19 Verder zeide de HEERE tot Mozes: zeg tot Aaron: Neem uw staf, en steek uw hand uit over de wateren der Egyptenaren, over hun stromen, over hun rivieren, en over hun poelen, en over alle vergadering hunner wateren, dat zij bloed worden; en er zij bloed in het ganse Egypteland, beide in houten en in stenen vaten.
20 Mozes nu en Aaron deden alzo, gelijk de HEERE geboden had; en hij hief den staf op, en sloeg het water, dat in de rivier was, voor de ogen van Farao, en voor de ogen van zijn knechten; en al het water in de rivier werd in bloed veranderd.
21 En de vis, die in de rivier was, stierf; en de rivier stonk, zodat de Egyptenaars het water uit de rivier niet drinken konden; en er was bloed in het ganse Egypteland.
22 Doch de Egyptische tovenaars deden ook alzo met hun bezweringen; zodat Farao's hart verstokte, en hij hoorde naar hen niet, gelijk als de HEERE gesproken had.
23 En Farao keerde zich om, en ging naar zijn huis; en hij zette zijn hart daar ook niet op.
24 Doch alle Egyptenaars groeven rondom de rivier, om water te drinken; want zij konden van het water der rivier niet drinken.
25 Alzo werden zeven dagen vervuld, nadat de HEERE de rivier geslagen had.
1 耶和华对摩西说: "看哪, 我使你在法老面前好像 神一样; 你哥哥亚伦要作你的先知。
2 我吩咐你的一切, 你都要说; 你哥哥亚伦要告诉法老, 法老就让以色列人离开他的地。
3 我要使法老心硬, 我也要在埃及地加增我的神迹奇事。
4 可是法老不听你们的话, 我必下手击打埃及; 借着严厉的刑罚把我的军队, 我的人民以色列人, 从埃及地领出来。
5 我向埃及伸手, 把以色列人从他们中间领出来的时候, 埃及人就必知道我是耶和华。"
6 摩西和亚伦这样行了; 耶和华怎样吩咐摩西和亚伦, 他们就照样行了。
7 摩西和亚伦与法老说话的时候, 摩西八十岁, 亚伦八十三岁。
8 耶和华告诉摩西和亚伦说:
9 "如果法老告诉你们说: ‘你们行件奇事吧’, 你就要对亚伦说: ‘拿你的手杖来, 把它丢在法老面前, 它就会变作蛇。’"
10 摩西和亚伦就进到法老那里, 照着耶和华吩咐他们的行了; 亚伦把手杖丢在法老和法老的臣仆面前, 手杖就变了蛇。
11 于是, 法老也把智慧人和行法术的人召了来; 他们本是埃及的术士, 也用他们的巫术照样行了。

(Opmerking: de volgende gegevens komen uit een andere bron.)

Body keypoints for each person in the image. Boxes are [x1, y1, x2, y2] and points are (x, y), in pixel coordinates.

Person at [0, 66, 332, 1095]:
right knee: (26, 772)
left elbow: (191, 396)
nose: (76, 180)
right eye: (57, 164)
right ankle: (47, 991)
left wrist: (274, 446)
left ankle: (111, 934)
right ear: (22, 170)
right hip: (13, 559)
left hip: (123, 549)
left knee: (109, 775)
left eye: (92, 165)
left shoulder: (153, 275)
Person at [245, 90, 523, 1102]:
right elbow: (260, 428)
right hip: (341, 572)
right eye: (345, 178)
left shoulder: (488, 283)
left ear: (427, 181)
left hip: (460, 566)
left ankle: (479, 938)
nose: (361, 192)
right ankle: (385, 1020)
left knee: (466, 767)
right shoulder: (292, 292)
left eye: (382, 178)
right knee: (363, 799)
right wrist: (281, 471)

12 他们各人都丢下自己的手杖, 手杖就变了蛇; 亚伦的手杖却吞了他们的手杖。
13 法老心里刚硬, 不肯听他们的话, 就像耶和华所说的一样。
14 耶和华对摩西说: "法老心里固执, 拒绝让人民离去。
15 明天早晨你要到法老那里去。看哪, 法老出来到水边去的时候, 你要站在河边迎见他; 那变过蛇的手杖, 你要拿在手里。
16 你要对法老说: ‘耶和华希伯来人的 神差我到你这里来, 说: "让我的人民离开这里, 好使他们可以在旷野事奉我", 你看, 直到现在你还是不听。
17 耶和华这样说: "看哪, 我要用我手里的杖击打河中的水, 水就必变成血; 因此你就知道我是耶和华。
18 河中的鱼必死亡, 河水也必发臭, 埃及人就必厌恶喝这河里的水。"’"
19 耶和华对摩西说: "你要对亚伦说: ‘拿你的手杖来, 把你的手伸在埃及的众水之上, 就是在他们的江、河、池和所有水塘之上, 使水都变成血。因此, 在埃及全地, 连木器石器中都必有血。’"
20 摩西和亚伦就这样行了, 就像耶和华所吩咐的; 亚伦在法老面前和法老的臣仆面前举起手杖, 击打河里的水, 河里的水就都变了血。
21 河里的鱼死了, 河水发臭了, 埃及人也不能喝这河里的水了; 在埃及, 全地都有血。
22 埃及的术士也用他们的巫术这样行了; 可是法老却心里刚硬, 不肯听摩西和亚伦, 就像耶和华所说的。
23 法老转身回到宫里去, 也不把这事放在心上。
24 所有的埃及人都在河的周围掘地, 要得水喝, 因为他们不能喝这河里的水。
25 耶和华击打尼罗河以后, 满了七天。